I saw Kim Tae-young's "Birth of a Family" yesterday (also called "Family Ties), an understated drama stretching further the elastic definition of family. It's an ode to the struggling lower middle class Koreans who made do with the shitty lot they were given in life. It's also about young love, familial devotion, and the consequences of lives impulsively lived. It's fantastic.
Plot: a drifter brother suddenly moves in to his older sister's house with a woman significantly older than him. And the lives of all related are irreovocably turned upside down.
The movie is worth watching just to see some of the finest Korean actors apply their craft. In three seemingly unrelated segments, the movie provides an opportunity for two of the best Korean actresses - Moon So-ri and Gong Hyo-jin - to unfurl their emotive powers.
Moon (Oasis, Lawyer's Wife, Peppermint Candy) burns up the screen with her quiet portrayal of the old-miss sister who is completely befuddled by the disruption of her quotidian life.
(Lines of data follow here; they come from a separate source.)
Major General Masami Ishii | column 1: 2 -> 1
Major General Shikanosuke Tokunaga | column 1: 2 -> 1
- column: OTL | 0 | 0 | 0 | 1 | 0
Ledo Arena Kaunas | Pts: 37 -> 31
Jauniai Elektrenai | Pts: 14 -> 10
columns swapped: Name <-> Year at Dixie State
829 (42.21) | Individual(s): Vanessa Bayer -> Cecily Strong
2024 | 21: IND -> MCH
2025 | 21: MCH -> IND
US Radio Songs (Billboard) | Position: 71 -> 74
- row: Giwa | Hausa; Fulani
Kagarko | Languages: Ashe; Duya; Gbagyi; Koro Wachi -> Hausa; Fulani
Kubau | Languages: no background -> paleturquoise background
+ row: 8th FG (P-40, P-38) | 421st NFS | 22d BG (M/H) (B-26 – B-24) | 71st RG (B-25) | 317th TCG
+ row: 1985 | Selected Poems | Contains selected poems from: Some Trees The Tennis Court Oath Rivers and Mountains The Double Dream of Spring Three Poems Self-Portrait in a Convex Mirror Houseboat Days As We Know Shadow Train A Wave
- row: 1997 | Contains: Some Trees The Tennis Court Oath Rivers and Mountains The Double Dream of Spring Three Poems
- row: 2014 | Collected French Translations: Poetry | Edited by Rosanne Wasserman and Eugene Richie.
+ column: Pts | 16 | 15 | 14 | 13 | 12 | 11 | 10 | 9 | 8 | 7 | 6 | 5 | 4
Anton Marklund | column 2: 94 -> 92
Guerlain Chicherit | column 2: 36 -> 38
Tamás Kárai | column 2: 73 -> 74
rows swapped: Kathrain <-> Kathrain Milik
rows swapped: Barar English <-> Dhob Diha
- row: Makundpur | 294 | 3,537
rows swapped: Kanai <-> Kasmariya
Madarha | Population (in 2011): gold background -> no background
Gong (Conduct Zero) embodies the movie's plucky spirit, with her metaphorical middle-finger flipped to the everyday constraints facing young Korean women. No one tackles such roles better. Look out for one particular scene at an elementary school "athletic day" in which she is overwhelmed with the joy that only comes with selfless giving.
Bong Tae-gyu - who, until now, was fairly one dimensional with his bubbly, fumbling characters - continues to grow in this movie, becoming one of the better comic actors in Korea.
For about two years now, it seemed like the Korean cinema industry was cranking out - save for "The Host" - nothing but bad teen comedies, overdone mafia dramas and downright awful horror flicks. Let's hope it can expand on its effort to make more of these smart, subtle movies.